**Work required**
Exclude the pictures and transcribe the rest of the data below exactly.

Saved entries

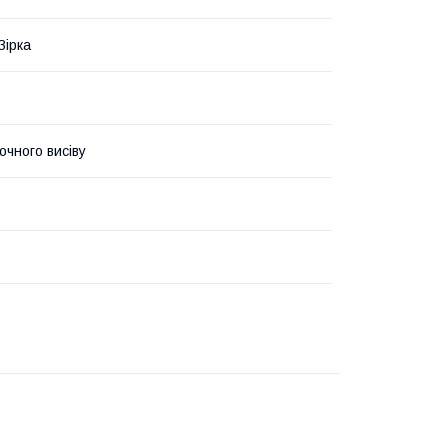
Зірка
очного висіву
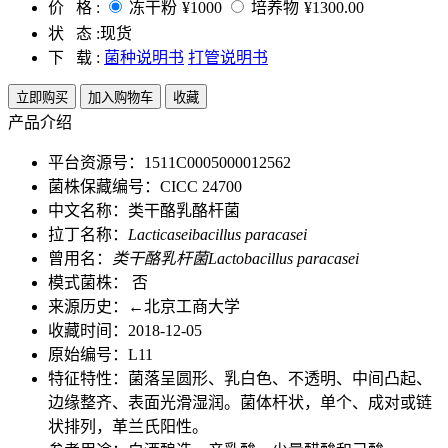
价 格 :
冻干粉
¥1000
培养物
¥1300.00
状 态 :
现货
下 载 :
菌种说明书
打管说明书
立即购买
加入购物车
收藏
产品介绍
平台资源号：1511C0005000012562
菌株保藏编号：CICC 24700
中文名称：类干酪乳酪杆菌
拉丁名称：
Lacticaseibacillus paracasei
曾用名：
类干酪乳杆菌Lactobacillus paracasei
模式菌株： 否
来源历史：←北京工商大学
收藏时间：2018-12-05
原始编号：L11
特征特性：菌落呈圆形、乳白色、不透明、中间凸起、
边缘整齐、表面光滑湿润。菌体杆状，单个、成对或链
状排列，革兰氏阳性。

**Problem solution**
Зірка
очного висіву
价 格 :
冻干粉
¥1000
培养物
¥1300.00
状 态 :
现货
下 载 :
菌种说明书
打管说明书
立即购买
加入购物车
收藏
产品介绍
平台资源号：1511C0005000012562
菌株保藏编号：CICC 24700
中文名称：类干酪乳酪杆菌
拉丁名称：
Lacticaseibacillus paracasei
曾用名：
类干酪乳杆菌Lactobacillus paracasei
模式菌株： 否
来源历史：←北京工商大学
收藏时间：2018-12-05
原始编号：L11
特征特性：菌落呈圆形、乳白色、不透明、中间凸起、
边缘整齐、表面光滑湿润。菌体杆状，单个、成对或链
状排列，革兰氏阳性。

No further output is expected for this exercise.